The history behind the product testifies to how checkered and tortuous the passage of a product to commercial success can be.

Campath was originally licensed to Burroughs Wellcome (Research Triangle Park, NC) through London's BTG (known as British Technology Group before its 1995 flotation), which was originally launched by the UK government to protect the intellectual property (IP) rights of British inventions developed with public funds. Clark and his group gave BTG control in return for milestone payments and royalties, and BTG subsequently licensed the antibody to Burroughs Wellcome, which took the antibody through clinical trials for lymphocytic leukemia, lymphoma and rheumatoid arthritis. By the time Campath was in late-stage trials, Burroughs Wellcome was in the process of merging with Glaxo Pharmaceuticals (London) and decided to discontinue Campath's development.

Once the rights to the drug were back in the hands of BTG, Clark and his collaborators were able to influence the next step. Through personal contacts at LeukoSite, they put BTG in touch with the Cambridge, Massachusetts–based startup, which in-licensed the product from BTG in 1997. The inventors also had the option to obtain the rights for Campath back from BTG if the latter had not been able to relicense it.

This was not the end of the story, however. LeukoSite was in turn acquired by Millennium Pharmaceuticals (Cambridge, MA), which then formed a 50/50 partnership with ILEX Oncology to develop Campath. The drug gained accelerated approval from the US Food and Drug Administration (Rockville, MD) in December 2000.

Millennium later divested its interest in Campath to ILEX, which meant that when Genzyme (Cambridge, MA) bought ILEX in 2004 for $1 billion, Genzyme acquired full rights to Campath. Genzyme is still developing the drug in other indications, but it is approved for relapsed B-cell chronic lymphocytic leukemia and has brought in hundreds of millions of dollars since it was launched in the United States and in Europe (where it is called Mabcampath) in 2001.

That was a different time for drug development, with technology transfer offices still in their infancy, and Clark admits that today inventors would not have the same influence that he and his group had in the nineties. Even so, he believes the events are instructive to other inventors who have an interest in seeing that their products are not shelved by a technology transfer office if they are returned from a company (see Box 2).

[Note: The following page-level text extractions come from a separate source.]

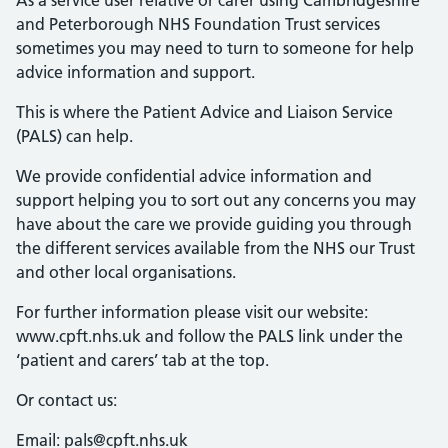
As a service user relative or carer using Cambridgeshire
and Peterborough NHS Foundation Trust services
sometimes you may need to turn to someone for help
advice information and support.
This is where the Patient Advice and Liaison Service
(PALS) can help.
We provide confidential advice information and
support helping you to sort out any concerns you may
have about the care we provide guiding you through
the different services available from the NHS our Trust
and other local organisations.
For further information please visit our website:
www.cpft.nhs.uk and follow the PALS link under the
‘patient and carers’ tab at the top.
Or contact us:
Email: pals@cpft.nhs.uk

What led Glaxo-Wellcome to return Campath anyway? Clark says that “it's hard to know exactly why” the pharma firm let it go, but he thinks it has to do with the market potential. The product was being used off-label for bone marrow transplantations at the time, but although the lymphoma data were looking good, he thinks Glaxo-Wellcome might have wanted to branch into rheumatoid arthritis. When early data weren't glowing, it backed out.

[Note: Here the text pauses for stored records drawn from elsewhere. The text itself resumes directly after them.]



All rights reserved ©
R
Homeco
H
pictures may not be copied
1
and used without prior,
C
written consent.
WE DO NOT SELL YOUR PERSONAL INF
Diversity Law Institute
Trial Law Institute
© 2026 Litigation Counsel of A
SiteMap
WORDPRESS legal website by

Another factor is that this was 1995, and antibodies had not yet validated themselves as drugs. Clark points out that had Campath continued uninterrupted down the development path, it would have become the first recombinant antibody on the market, and there was no guarantee that the public or doctors would have adopted it.

“[Glaxo-Wellcome] had estimated the market size for antibodies would be quite small,” Clark says. “Retrospectively, that turns out to be completely wrong.”